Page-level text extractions
☆ ☆ ☆ ☆
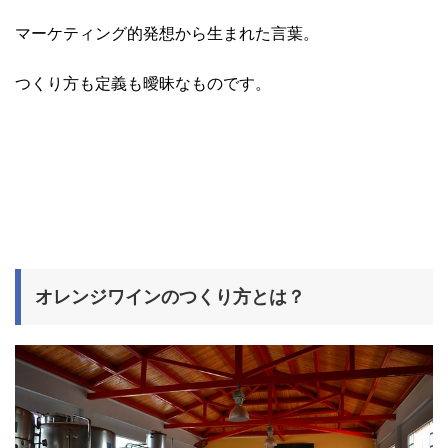
マーケティング的発想から生まれた言葉。
つくり方も定義も曖昧なものです。
オレンジワインのつくり方とは？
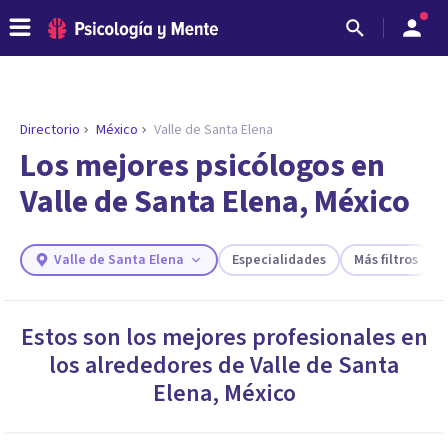
Directorio
México
Valle de Santa Elena
Los mejores psicólogos en
Valle de Santa Elena, México
Valle de Santa Elena
Especialidades
Más filtros
Estos son los mejores profesionales en
los alrededores de
Valle de Santa
ENCONTRAR MI TERAPEUTA
¿Necesitas ayuda para encontrar el
Elena
,
México
psicólogo adecuado?
Responde a unas breves preguntas y te ofreceremos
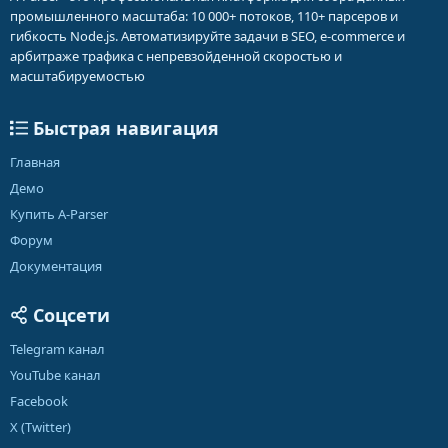
промышленного масштаба: 10 000+ потоков, 110+ парсеров и
гибкость Node.js. Автоматизируйте задачи в SEO, e-commerce и
арбитраже трафика с непревзойденной скоростью и
масштабируемостью
Быстрая навигация
Главная
Демо
Купить A-Parser
Форум
Документация
Соцсети
Telegram канал
YouTube канал
Facebook
X (Twitter)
☆ ☆ ☆ ☆
Aim of the exercise:
What you return must match the records line for line, with the pictures left out.

Exercise output:
マーケティング的発想から生まれた言葉。
つくり方も定義も曖昧なものです。
オレンジワインのつくり方とは？
Directorio
México
Valle de Santa Elena
Los mejores psicólogos en
Valle de Santa Elena, México
Valle de Santa Elena
Especialidades
Más filtros
Estos son los mejores profesionales en
los alrededores de
Valle de Santa
ENCONTRAR MI TERAPEUTA
¿Necesitas ayuda para encontrar el
Elena
,
México
psicólogo adecuado?
Responde a unas breves preguntas y te ofreceremos
промышленного масштаба: 10 000+ потоков, 110+ парсеров и
гибкость Node.js. Автоматизируйте задачи в SEO, e-commerce и
арбитраже трафика с непревзойденной скоростью и
масштабируемостью
Быстрая навигация
Главная
Демо
Купить A-Parser
Форум
Документация
Соцсети
Telegram канал
YouTube канал
Facebook
X (Twitter)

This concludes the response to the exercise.